Problem statement. Please return all of the material exactly, with no line missing.
---*---
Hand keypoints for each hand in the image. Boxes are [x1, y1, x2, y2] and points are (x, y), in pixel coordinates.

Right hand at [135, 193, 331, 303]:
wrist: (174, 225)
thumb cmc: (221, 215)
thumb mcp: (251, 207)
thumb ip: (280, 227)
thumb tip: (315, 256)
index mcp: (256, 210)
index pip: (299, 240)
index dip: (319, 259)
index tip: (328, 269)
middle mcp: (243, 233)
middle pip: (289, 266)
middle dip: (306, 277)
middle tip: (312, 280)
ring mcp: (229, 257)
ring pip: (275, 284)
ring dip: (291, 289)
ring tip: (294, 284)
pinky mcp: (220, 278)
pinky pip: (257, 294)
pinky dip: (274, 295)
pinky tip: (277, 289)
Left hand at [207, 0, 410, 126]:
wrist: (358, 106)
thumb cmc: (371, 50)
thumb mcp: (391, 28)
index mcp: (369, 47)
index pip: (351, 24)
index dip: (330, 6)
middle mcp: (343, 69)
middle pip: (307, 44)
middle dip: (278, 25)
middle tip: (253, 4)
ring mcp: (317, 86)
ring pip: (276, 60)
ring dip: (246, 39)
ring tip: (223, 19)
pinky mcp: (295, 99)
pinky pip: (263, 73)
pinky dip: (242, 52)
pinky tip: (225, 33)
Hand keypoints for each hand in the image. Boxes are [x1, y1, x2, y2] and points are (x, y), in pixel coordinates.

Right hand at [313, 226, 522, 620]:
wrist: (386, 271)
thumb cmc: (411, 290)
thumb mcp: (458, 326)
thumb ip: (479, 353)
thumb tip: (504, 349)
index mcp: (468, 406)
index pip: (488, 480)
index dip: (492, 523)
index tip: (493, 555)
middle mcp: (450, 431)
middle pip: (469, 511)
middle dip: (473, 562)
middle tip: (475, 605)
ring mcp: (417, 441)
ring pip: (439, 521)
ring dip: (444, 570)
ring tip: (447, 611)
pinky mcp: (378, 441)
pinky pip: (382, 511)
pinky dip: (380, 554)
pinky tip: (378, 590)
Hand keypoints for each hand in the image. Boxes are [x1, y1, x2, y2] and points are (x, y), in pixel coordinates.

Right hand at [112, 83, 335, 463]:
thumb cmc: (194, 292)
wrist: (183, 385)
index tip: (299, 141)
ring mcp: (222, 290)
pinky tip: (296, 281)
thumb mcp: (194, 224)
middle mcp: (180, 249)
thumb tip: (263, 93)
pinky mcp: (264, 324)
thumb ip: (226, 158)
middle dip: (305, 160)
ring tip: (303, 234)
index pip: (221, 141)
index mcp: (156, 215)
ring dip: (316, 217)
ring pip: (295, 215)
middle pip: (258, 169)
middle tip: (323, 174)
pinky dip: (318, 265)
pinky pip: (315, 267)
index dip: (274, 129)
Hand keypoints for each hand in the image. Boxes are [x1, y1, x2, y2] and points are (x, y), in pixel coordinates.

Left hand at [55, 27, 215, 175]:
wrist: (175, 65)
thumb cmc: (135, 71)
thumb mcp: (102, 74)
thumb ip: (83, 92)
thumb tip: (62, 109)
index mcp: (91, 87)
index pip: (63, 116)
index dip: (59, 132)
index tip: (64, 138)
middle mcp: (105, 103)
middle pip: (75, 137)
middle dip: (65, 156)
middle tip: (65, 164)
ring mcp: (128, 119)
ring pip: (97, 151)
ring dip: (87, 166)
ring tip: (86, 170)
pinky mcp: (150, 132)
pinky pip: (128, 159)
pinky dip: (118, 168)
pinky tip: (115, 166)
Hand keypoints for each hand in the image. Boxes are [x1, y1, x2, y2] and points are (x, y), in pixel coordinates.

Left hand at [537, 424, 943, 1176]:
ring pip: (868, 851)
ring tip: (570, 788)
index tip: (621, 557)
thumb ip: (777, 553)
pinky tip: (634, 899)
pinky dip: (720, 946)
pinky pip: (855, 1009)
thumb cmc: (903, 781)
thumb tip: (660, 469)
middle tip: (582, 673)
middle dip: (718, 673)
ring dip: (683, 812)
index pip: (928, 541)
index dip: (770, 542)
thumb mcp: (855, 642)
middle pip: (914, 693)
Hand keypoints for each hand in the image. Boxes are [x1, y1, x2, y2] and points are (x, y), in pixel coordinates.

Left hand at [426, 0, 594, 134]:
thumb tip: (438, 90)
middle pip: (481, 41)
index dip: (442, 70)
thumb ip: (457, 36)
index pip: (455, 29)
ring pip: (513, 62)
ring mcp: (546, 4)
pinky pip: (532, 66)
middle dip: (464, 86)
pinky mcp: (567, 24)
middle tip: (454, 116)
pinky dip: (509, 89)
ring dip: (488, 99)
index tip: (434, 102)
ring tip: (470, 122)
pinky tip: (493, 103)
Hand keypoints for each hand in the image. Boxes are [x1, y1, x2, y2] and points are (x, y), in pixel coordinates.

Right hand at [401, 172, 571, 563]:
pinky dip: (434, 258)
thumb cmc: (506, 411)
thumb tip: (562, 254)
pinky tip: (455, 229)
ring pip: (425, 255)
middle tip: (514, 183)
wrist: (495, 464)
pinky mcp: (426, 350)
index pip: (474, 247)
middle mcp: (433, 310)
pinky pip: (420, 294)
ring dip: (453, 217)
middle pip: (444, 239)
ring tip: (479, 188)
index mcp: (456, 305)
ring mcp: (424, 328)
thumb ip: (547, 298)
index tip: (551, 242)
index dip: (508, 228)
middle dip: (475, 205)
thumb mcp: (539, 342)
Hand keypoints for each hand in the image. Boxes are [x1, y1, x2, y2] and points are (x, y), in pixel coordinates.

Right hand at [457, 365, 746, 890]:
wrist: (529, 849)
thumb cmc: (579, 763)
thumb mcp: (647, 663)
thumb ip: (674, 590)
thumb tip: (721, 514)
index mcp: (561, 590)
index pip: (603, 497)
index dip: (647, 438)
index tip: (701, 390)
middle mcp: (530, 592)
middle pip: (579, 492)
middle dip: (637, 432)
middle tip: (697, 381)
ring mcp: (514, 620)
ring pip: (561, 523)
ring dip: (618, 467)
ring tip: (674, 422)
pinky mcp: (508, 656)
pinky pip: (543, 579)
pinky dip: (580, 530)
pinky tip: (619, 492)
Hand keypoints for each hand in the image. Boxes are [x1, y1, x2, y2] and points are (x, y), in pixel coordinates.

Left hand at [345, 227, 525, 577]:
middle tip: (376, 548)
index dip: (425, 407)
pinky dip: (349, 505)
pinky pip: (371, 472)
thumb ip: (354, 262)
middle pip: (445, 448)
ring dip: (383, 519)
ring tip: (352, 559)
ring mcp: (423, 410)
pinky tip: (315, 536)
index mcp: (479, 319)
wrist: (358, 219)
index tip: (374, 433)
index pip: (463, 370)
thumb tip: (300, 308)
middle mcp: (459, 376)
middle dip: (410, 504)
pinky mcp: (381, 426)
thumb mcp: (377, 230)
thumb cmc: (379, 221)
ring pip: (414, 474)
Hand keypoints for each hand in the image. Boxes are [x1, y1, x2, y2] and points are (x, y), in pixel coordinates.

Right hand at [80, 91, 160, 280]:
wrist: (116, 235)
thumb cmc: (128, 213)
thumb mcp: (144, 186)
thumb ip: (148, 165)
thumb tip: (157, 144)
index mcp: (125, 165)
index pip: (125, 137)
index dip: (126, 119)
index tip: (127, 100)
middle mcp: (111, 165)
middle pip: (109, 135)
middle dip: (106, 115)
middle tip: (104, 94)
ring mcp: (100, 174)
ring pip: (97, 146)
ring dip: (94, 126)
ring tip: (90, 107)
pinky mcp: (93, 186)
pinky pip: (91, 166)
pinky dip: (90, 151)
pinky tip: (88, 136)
---*---
Answer to this task.
Hand keypoints for each hand in the image. Boxes are [x1, y1, x2, y2] and points are (x, y), in pixel coordinates.

Right hand at [135, 193, 331, 303]:
wrist: (174, 225)
thumb cmc: (221, 215)
thumb mcp: (251, 207)
thumb ip: (280, 227)
thumb tip: (315, 256)
index mcp: (256, 210)
index pip: (299, 240)
index dip: (319, 259)
index tip: (328, 269)
middle mcp: (243, 233)
middle pip: (289, 266)
middle dip: (306, 277)
middle tip: (312, 280)
ring mcp: (229, 257)
ring pip: (275, 284)
ring dip: (291, 289)
ring tip: (294, 284)
pinky mcp: (220, 278)
pinky pip: (257, 294)
pinky dip: (274, 295)
pinky tip: (277, 289)
Left hand at [207, 0, 410, 126]:
wrist: (358, 106)
thumb cmc: (371, 50)
thumb mcp: (391, 28)
index mcp: (369, 47)
index pip: (351, 24)
index dip: (330, 6)
middle mcp: (343, 69)
middle pip: (307, 44)
middle dip: (278, 25)
middle tip: (253, 4)
ring mcp: (317, 86)
ring pip: (276, 60)
ring dip: (246, 39)
ring tip: (223, 19)
pinky mcp: (295, 99)
pinky pip: (263, 73)
pinky dip: (242, 52)
pinky tip: (225, 33)
Hand keypoints for each hand in the image. Boxes are [x1, y1, x2, y2] and points are (x, y), in pixel coordinates.

Right hand at [313, 226, 522, 620]:
wrist: (386, 271)
thumb cmc: (411, 290)
thumb mcp: (458, 326)
thumb ip: (479, 353)
thumb tip: (504, 349)
index mcp: (468, 406)
index pip: (488, 480)
index dip: (492, 523)
index tip: (493, 555)
middle mcp: (450, 431)
middle pip: (469, 511)
middle dip: (473, 562)
middle tip: (475, 605)
ring mcp: (417, 441)
ring pip: (439, 521)
ring dip: (444, 570)
ring tip: (447, 611)
pinky mcp: (378, 441)
pinky pip: (382, 511)
pinky dip: (380, 554)
pinky tip: (378, 590)
Hand keypoints for each hand in the image. Boxes are [x1, y1, x2, y2] and points are (x, y), in pixel coordinates.

Right hand at [112, 83, 335, 463]:
thumb cmc: (194, 292)
wrist: (183, 385)
index tip: (299, 141)
ring mcp: (222, 290)
pinky tip: (296, 281)
thumb mcp: (194, 224)
middle mcp: (180, 249)
thumb tip: (263, 93)
pinky mcp: (264, 324)
thumb ip: (226, 158)
middle dip: (305, 160)
ring tip: (303, 234)
index pip: (221, 141)
index mcp: (156, 215)
ring dip: (316, 217)
ring pip: (295, 215)
middle pip: (258, 169)
middle tip: (323, 174)
pinky dip: (318, 265)
pinky pip: (315, 267)
index dip: (274, 129)
Hand keypoints for each hand in the image. Boxes are [x1, y1, x2, y2] and points are (x, y), in pixel coordinates.

Left hand at [55, 27, 215, 175]:
wrist: (175, 65)
thumb cmc: (135, 71)
thumb mcp: (102, 74)
thumb ip: (83, 92)
thumb tip: (62, 109)
index mcp: (91, 87)
index pip: (63, 116)
index dip: (59, 132)
index tip: (64, 138)
middle mcp: (105, 103)
middle pip: (75, 137)
middle dip: (65, 156)
middle tip: (65, 164)
ring mcp: (128, 119)
ring pip: (97, 151)
ring dip: (87, 166)
ring tip: (86, 170)
pinky mcp: (150, 132)
pinky pip: (128, 159)
pinky dip: (118, 168)
pinky tip: (115, 166)
Hand keypoints for each hand in the image. Boxes are [x1, y1, x2, y2] and points are (x, y), in pixel coordinates.

Left hand at [537, 424, 943, 1176]:
ring pip: (868, 851)
ring tip: (570, 788)
index tip: (621, 557)
thumb ip: (777, 553)
pinky tip: (634, 899)
pinky dip: (720, 946)
pinky pip: (855, 1009)
thumb cmc: (903, 781)
thumb tip: (660, 469)
middle tip: (582, 673)
middle dip: (718, 673)
ring dip: (683, 812)
index pip: (928, 541)
index dip: (770, 542)
thumb mcp: (855, 642)
middle pip: (914, 693)
Hand keypoints for each hand in the image. Boxes are [x1, y1, x2, y2] and points are (x, y), in pixel coordinates.

Left hand at [426, 0, 594, 134]:
thumb tip: (438, 90)
middle pip: (481, 41)
index dip: (442, 70)
thumb ip: (457, 36)
index pip: (455, 29)
ring pip: (513, 62)
ring mcp: (546, 4)
pinky pip: (532, 66)
middle dip: (464, 86)
pinky mcp: (567, 24)
middle tip: (454, 116)
pinky dip: (509, 89)
ring dip: (488, 99)
index tip: (434, 102)
ring tip: (470, 122)
pinky tip: (493, 103)
Hand keypoints for each hand in the image. Boxes are [x1, y1, x2, y2] and points are (x, y), in pixel coordinates.

Right hand at [401, 172, 571, 563]:
pinky dip: (434, 258)
thumb cmc: (506, 411)
thumb tip: (562, 254)
pinky tip: (455, 229)
ring pip: (425, 255)
middle tip: (514, 183)
wrist: (495, 464)
pinky mcp: (426, 350)
index pip: (474, 247)
middle mcp: (433, 310)
pinky pip: (420, 294)
ring dip: (453, 217)
middle pip: (444, 239)
ring tip: (479, 188)
index mcp: (456, 305)
ring mcp: (424, 328)
thumb ip: (547, 298)
index tip: (551, 242)
index dip: (508, 228)
middle dip: (475, 205)
thumb mcp: (539, 342)
Hand keypoints for each hand in the image. Boxes are [x1, y1, x2, y2] and points are (x, y), in pixel coordinates.

Right hand at [457, 365, 746, 890]:
wrist: (529, 849)
thumb cmc: (579, 763)
thumb mcp: (647, 663)
thumb ip: (674, 590)
thumb tip: (721, 514)
index mcp: (561, 590)
index pip: (603, 497)
index dip: (647, 438)
index tip: (701, 390)
middle mcp: (530, 592)
middle pip: (579, 492)
middle dip: (637, 432)
middle tip: (697, 381)
ring mcp: (514, 620)
ring pip: (561, 523)
ring dip: (618, 467)
ring tip: (674, 422)
pinky mcp: (508, 656)
pinky pip: (543, 579)
pinky dip: (580, 530)
pinky tip: (619, 492)
Hand keypoints for each hand in the image. Boxes are [x1, y1, x2, y2] and points are (x, y), in pixel coordinates.

Left hand at [345, 227, 525, 577]:
middle tip: (376, 548)
index dip: (425, 407)
pinky dip: (349, 505)
pinky pip: (371, 472)
thumb ip: (354, 262)
middle pip: (445, 448)
ring dip: (383, 519)
ring tip: (352, 559)
ring mcp: (423, 410)
pinky tip: (315, 536)
index mcp: (479, 319)
wrist: (358, 219)
index tip: (374, 433)
index pip: (463, 370)
thumb tip: (300, 308)
middle mcp: (459, 376)
middle dip: (410, 504)
pinky mcp: (381, 426)
thumb mcp: (377, 230)
thumb cmc: (379, 221)
ring pip: (414, 474)
Hand keypoints for each hand in the image. Boxes are [x1, y1, x2, y2] and points are (x, y), in pixel coordinates.

Right hand at [80, 91, 160, 280]:
wrist: (116, 235)
thumb cmc: (128, 213)
thumb mcp: (144, 186)
thumb ip: (148, 165)
thumb tip: (157, 144)
index mcp: (125, 165)
index pip: (125, 137)
index dip: (126, 119)
index tip: (127, 100)
middle mcp: (111, 165)
middle pip: (109, 135)
middle dip: (106, 115)
middle tip: (104, 94)
ring mcp: (100, 174)
ring pip: (97, 146)
ring dip: (94, 126)
ring tip: (90, 107)
pinky mcp: (93, 186)
pinky pip: (91, 166)
pinky dip: (90, 151)
pinky tip: (88, 136)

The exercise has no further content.